* Set exercise:
According to the podcast page about Kevin Hohl, where was his first job in St. Petersburg?

* Selected text:
☆ ☆ ☆ ☆

We're builders just like any other builder in the world. We just do it with code and we have craftsmen and journeymen with specialties...We're constantly looking to solving the next problem.”

Our guest today is Kevin Hohl, the Chief Strategy Officer at HD Interactive. Hohl has called St. Petersburg home since he was 20 years old, and has developed into one of the community’s main technology thought leaders. Kevin’s perspective on the St. Petersburg community is unique. His first job in St. Petersburg was at the St. Pete Times while he finished his AA degree at St. Petersburg College. From there, Kevin got his start at a little company called Templeton, then located on Central Avenue, which would eventually become the prestigious Franklin Templeton after its merger with Franklin Mutual Funds. In his time, Templeton grew from 300 employees to over 3000 following the merger.

Years out from his time selling 401k’s across the country with Templeton, Hohl has found his place at HD Interactive, where work and play go hand-in-hand, “Aren’t we lucky that sometimes our jobs are to play video games?” Hearn says, “I certainly know that I am and I never thought that twenty years ago this is what I’d be doing.” But if you think they don’t take their “playing” seriously, you’d be wrong. The virtual/augmented reality technology that HD Interactive has been working on was recently included in an Apple Developer Conference, meaning large companies are providing more tools to make augmented reality more accessible for developers. The more widely accessible these resources, the better for HD Interactive’s employees, as research and development into new technologies has a large role alongside client work. They take pride in building things, and using new technology and code as a tool to bring models, drawings, and databases to life. As far as where the technology will go, no one really knows for sure, says Hohl, “but we’ll be there along the way, monitoring it, using it, employing it, experiencing it, and evangelizing it for sure, hopefully.”

In VR and in the name of science and R & D, I've probably gotten myself physically sick, I don't know, more than thirty times. It's a new learning lesson every single day. It really is.”

 

Table of Contents

(0:00 – 0:21) Introduction

(0:21 – 5:04) Virtual Reality Technologies

(5:04 – 10:42) Augmented Reality

(10:42 – 15:34) Artificial Intelligence

(15:34 – 19:43) St. Petersburg’s Renaissance

(19:43 – 24:52) The Pier

(24:52 – 27:43) Shout Out

(27:43 – 28:00) Conclusion

Produced by Phil Steuer

 

Transcript:

Joe: Hey everybody. I’m here with Kevin Hohl from HD Interactive. Kevin is a long time resident of St. Pete and a technology thought leader. Today we’re going to talk about how soon its going to be until we’re in space and mating with other species and aliens and all the things that he knows that he may decide to share with us or he may not decide to share with us.

Kevin: Well thank you that’s a wonderful introduction and we can actually go into space right now, right in this room.

Joe: Is this is the blue pill or the red pill (laughs)?

Kevin: Exactly! Just by putting on a set of VR goggles. In fact, just last week, I tried a new virtual reality experience for the HTC Vive that is a space station. So you can experience weightlessness. You can look at the earth and you’re traveling at – what is it – sixty-four thousand miles an hour over space.

Joe: Is the weightlessness inducement all contained in the glasses or do you have to use some other things?

☆ ☆ ☆ ☆

* Stored rows:

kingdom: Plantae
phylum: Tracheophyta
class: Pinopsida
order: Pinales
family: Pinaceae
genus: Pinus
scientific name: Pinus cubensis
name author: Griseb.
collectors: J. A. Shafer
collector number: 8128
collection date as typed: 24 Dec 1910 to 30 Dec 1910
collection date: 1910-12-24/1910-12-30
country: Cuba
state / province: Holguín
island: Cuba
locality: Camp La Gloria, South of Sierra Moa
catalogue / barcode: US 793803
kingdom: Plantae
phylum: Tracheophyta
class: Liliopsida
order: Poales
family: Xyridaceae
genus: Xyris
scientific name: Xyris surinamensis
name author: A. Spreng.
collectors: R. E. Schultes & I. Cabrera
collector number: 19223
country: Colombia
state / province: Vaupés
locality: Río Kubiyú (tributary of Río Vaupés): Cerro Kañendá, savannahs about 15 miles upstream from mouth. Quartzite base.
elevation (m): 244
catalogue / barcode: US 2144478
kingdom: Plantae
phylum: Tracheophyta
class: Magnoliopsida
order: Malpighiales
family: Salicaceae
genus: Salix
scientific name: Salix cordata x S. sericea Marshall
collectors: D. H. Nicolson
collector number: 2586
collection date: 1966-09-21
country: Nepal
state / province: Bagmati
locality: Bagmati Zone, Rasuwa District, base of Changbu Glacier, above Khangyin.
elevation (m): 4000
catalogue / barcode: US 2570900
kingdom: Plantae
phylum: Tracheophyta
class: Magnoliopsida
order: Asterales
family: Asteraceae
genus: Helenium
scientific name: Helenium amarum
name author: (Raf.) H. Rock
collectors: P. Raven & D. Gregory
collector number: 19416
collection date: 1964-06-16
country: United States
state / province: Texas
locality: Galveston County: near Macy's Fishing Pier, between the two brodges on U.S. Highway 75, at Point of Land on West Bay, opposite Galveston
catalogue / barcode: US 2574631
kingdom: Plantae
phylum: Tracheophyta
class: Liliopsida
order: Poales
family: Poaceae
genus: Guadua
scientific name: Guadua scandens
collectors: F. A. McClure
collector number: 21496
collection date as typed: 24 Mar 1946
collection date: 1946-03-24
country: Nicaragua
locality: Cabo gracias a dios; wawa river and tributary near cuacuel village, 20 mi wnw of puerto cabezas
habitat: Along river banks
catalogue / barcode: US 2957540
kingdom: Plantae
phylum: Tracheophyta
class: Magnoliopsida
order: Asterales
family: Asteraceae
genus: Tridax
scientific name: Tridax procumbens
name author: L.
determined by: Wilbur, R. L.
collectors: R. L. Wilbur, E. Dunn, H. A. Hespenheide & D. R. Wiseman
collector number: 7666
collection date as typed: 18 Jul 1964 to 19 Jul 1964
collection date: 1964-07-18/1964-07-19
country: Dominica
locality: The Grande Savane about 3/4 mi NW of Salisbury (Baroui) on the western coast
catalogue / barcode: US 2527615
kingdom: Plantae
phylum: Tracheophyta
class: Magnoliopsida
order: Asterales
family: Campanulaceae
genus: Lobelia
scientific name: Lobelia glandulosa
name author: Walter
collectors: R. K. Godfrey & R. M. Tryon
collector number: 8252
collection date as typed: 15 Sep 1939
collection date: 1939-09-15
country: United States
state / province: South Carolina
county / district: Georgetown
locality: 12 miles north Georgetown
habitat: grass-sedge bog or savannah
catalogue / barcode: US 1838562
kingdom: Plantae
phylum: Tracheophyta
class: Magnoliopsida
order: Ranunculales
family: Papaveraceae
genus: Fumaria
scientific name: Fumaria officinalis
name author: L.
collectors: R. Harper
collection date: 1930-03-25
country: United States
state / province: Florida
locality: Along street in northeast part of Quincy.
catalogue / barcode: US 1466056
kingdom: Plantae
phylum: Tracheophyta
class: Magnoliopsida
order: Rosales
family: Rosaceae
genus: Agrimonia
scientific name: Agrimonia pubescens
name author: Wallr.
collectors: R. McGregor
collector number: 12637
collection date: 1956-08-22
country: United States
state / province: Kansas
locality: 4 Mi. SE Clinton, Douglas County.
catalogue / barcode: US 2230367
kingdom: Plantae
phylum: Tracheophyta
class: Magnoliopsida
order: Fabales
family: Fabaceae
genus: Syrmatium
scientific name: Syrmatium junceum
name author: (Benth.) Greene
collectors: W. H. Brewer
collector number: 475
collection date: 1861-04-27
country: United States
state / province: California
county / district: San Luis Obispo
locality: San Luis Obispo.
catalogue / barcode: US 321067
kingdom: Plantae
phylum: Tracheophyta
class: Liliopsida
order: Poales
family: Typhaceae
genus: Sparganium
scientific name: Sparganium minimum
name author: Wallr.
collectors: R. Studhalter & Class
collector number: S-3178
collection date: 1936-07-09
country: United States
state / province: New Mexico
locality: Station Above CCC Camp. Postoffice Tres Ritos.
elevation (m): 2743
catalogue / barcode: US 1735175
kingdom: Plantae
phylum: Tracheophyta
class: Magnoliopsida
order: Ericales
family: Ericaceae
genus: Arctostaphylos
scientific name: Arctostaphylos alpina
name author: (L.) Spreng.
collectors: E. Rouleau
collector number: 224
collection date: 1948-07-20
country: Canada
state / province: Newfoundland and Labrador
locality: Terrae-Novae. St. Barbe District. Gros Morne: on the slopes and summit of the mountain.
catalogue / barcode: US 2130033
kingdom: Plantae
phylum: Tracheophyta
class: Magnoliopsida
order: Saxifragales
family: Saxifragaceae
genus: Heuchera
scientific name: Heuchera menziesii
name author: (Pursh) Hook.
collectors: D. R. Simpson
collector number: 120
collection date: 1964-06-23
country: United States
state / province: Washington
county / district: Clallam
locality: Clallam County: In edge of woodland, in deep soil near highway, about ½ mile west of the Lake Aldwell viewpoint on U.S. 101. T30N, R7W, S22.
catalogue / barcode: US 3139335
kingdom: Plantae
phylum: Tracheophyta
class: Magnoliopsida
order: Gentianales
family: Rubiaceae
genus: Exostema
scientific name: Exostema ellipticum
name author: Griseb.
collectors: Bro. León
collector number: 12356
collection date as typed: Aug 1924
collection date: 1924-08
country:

☆ ☆ ☆ ☆

* Result for this task:
At the St. Pete Times.